The process of hydraulically fracturing shale rock in order to recover oil and gas depends upon access to vast quantities of water. Fracturing a single well can involve pumping as much as six million gallons of water – together with toxic fracking fluids (the exact content of which is considered a trade secret) – into a single well. This, in and of itself, creates problems for UK frackers who will need to tap into the public water supply – something unlikely to go down well on the eastern side of the British Isles where drought and hosepipe bans are a common feature of the summer months.
However, an even greater problem results from the need to safely dispose of the waste water – up to 2.5 million gallons per well – that returns to the surface. In the USA, fracking companies have been allowed to leave the waste in large storage ponds. This would not be allowed in the UK because of our more stringent environmental regulations. This poses the fracking industry with a potentially show-stopping conundrum – how to dispose of all of the toxic waste?
The apparent answer, according to Andy Rowell at the Guardian, is to dump it in the sea:
“In an email sent in March to a resident in Ryedale district, North Yorkshire, where councillors gave the go-ahead to a fracking application by another company in May, a senior [Ineos]executive said that water produced during fracking could be discharged in the sea after being treated. It has not previously said where treated water would be released.”

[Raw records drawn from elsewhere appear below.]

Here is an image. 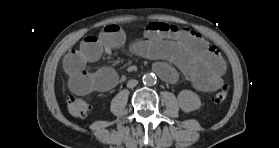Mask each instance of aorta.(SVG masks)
<instances>
[{
	"mask_svg": "<svg viewBox=\"0 0 279 148\" xmlns=\"http://www.w3.org/2000/svg\"><path fill=\"white\" fill-rule=\"evenodd\" d=\"M142 81L145 85L152 86L156 83V76L153 73H147L143 76Z\"/></svg>",
	"mask_w": 279,
	"mask_h": 148,
	"instance_id": "aorta-1",
	"label": "aorta"
}]
</instances>
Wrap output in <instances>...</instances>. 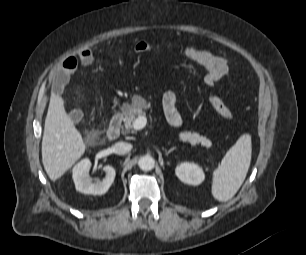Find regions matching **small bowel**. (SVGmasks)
Returning a JSON list of instances; mask_svg holds the SVG:
<instances>
[{
  "instance_id": "obj_1",
  "label": "small bowel",
  "mask_w": 306,
  "mask_h": 255,
  "mask_svg": "<svg viewBox=\"0 0 306 255\" xmlns=\"http://www.w3.org/2000/svg\"><path fill=\"white\" fill-rule=\"evenodd\" d=\"M80 61L83 64H89L93 60V56L90 50H82L79 54ZM78 67V60L76 57L66 58L61 67L57 69L52 76V88L55 94H61L64 87L69 81V77ZM178 95L174 91H168L164 94L162 99V106L165 117L168 123L172 126L179 127L182 125V117L177 109ZM71 118L78 120L80 117L79 111L71 112Z\"/></svg>"
}]
</instances>
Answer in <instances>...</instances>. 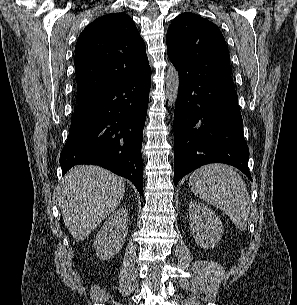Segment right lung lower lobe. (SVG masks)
<instances>
[{
    "label": "right lung lower lobe",
    "mask_w": 297,
    "mask_h": 305,
    "mask_svg": "<svg viewBox=\"0 0 297 305\" xmlns=\"http://www.w3.org/2000/svg\"><path fill=\"white\" fill-rule=\"evenodd\" d=\"M150 86L151 68L77 103L60 155L63 175L76 164H96L129 179L143 194L141 147Z\"/></svg>",
    "instance_id": "right-lung-lower-lobe-1"
}]
</instances>
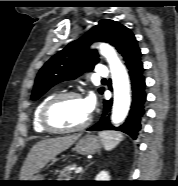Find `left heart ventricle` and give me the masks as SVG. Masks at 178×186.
I'll return each mask as SVG.
<instances>
[{
	"label": "left heart ventricle",
	"instance_id": "1",
	"mask_svg": "<svg viewBox=\"0 0 178 186\" xmlns=\"http://www.w3.org/2000/svg\"><path fill=\"white\" fill-rule=\"evenodd\" d=\"M89 114L83 99L67 98L54 105L49 119L56 127L72 128L84 123Z\"/></svg>",
	"mask_w": 178,
	"mask_h": 186
}]
</instances>
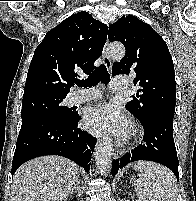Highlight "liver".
<instances>
[{
  "label": "liver",
  "instance_id": "liver-1",
  "mask_svg": "<svg viewBox=\"0 0 196 201\" xmlns=\"http://www.w3.org/2000/svg\"><path fill=\"white\" fill-rule=\"evenodd\" d=\"M77 172V165L61 156L32 159L13 176V201H66Z\"/></svg>",
  "mask_w": 196,
  "mask_h": 201
}]
</instances>
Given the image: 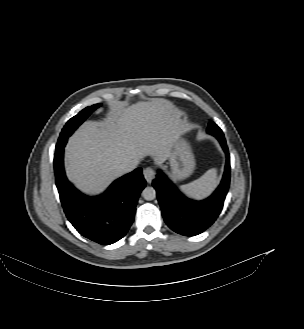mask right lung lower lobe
I'll return each instance as SVG.
<instances>
[{
	"mask_svg": "<svg viewBox=\"0 0 304 329\" xmlns=\"http://www.w3.org/2000/svg\"><path fill=\"white\" fill-rule=\"evenodd\" d=\"M64 146L55 151L56 186L64 212L74 228L84 237L102 245L120 240L130 228L136 204L146 186L142 169L117 179L100 196L88 197L66 178L63 164Z\"/></svg>",
	"mask_w": 304,
	"mask_h": 329,
	"instance_id": "obj_1",
	"label": "right lung lower lobe"
}]
</instances>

The assumption is that existing public treatment facilities will be able to process the billions of gallons of toxic waste that a profitable shale industry would inevitably produce. However, according to Elizabeth Ouzts and Rachel Richardson at Environment America, faced with the same problem:
“The U.S. Environmental Protection Agency has banned fracking wastewater from public sewage plants, citing the inability of these plants to handle toxic and radioactive pollutants.”
It is unlikely that British treatment plants will be in a better position to handle the toxic waste from fracking operations. So fracking companies will have to pay to treat their own waste – another enormous cost for an industry that is already incapable of operating at a profit.